## [SUPPLIED MATERIAL]
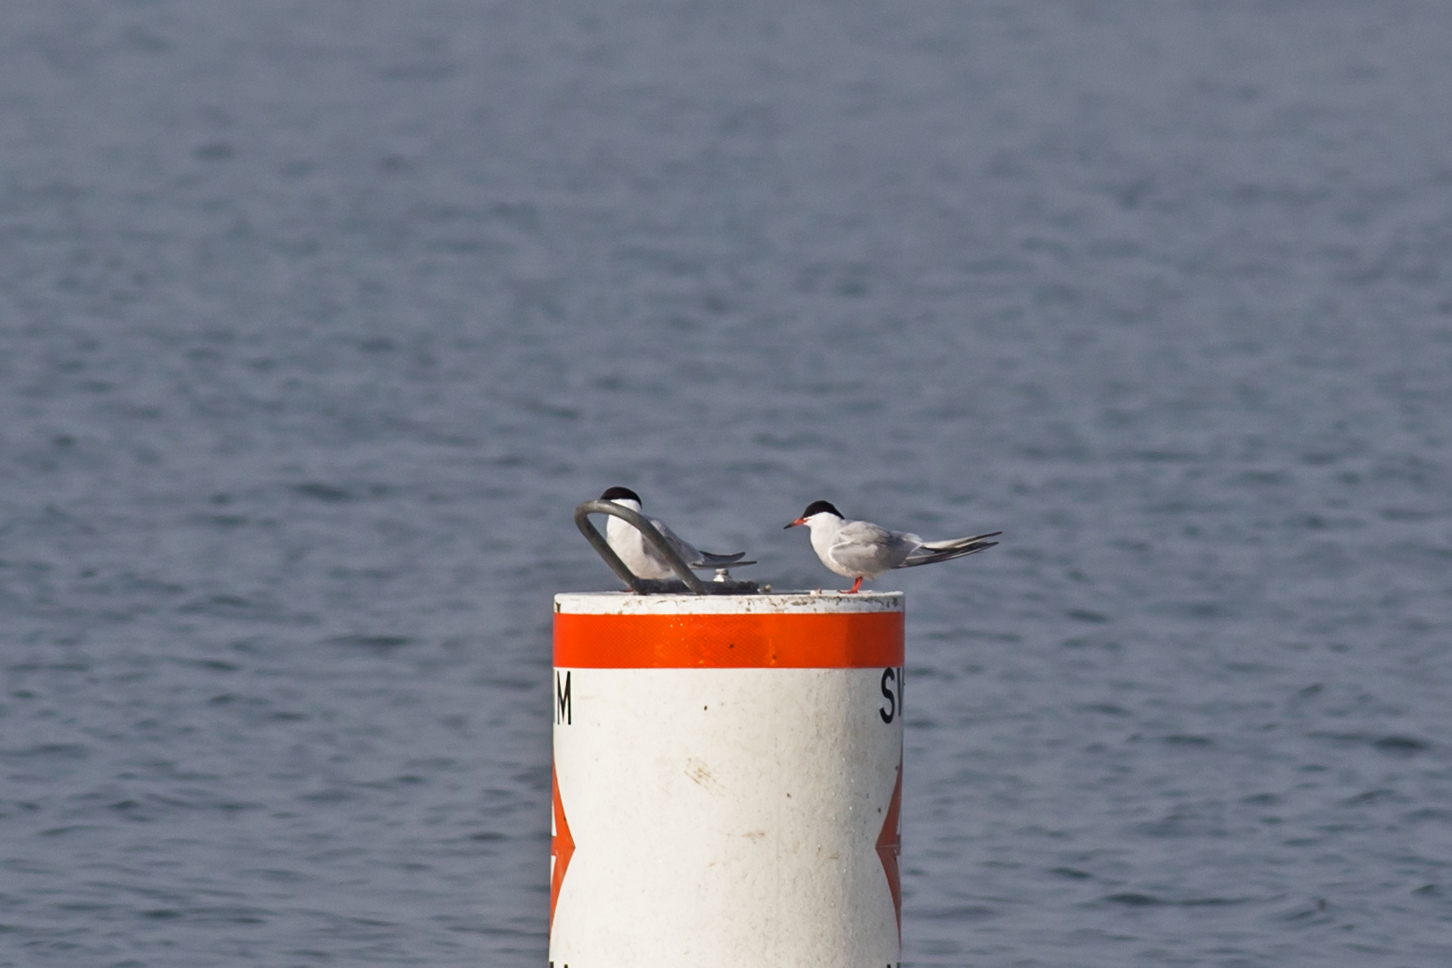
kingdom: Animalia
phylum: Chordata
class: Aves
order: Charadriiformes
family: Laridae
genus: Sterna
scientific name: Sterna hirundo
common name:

## [STATED TASK]
Print each line of the material above verbatim, leaving out the picture.

## [WRITTEN RESPONSE]
kingdom: Animalia
phylum: Chordata
class: Aves
order: Charadriiformes
family: Laridae
genus: Sterna
scientific name: Sterna hirundo
common name:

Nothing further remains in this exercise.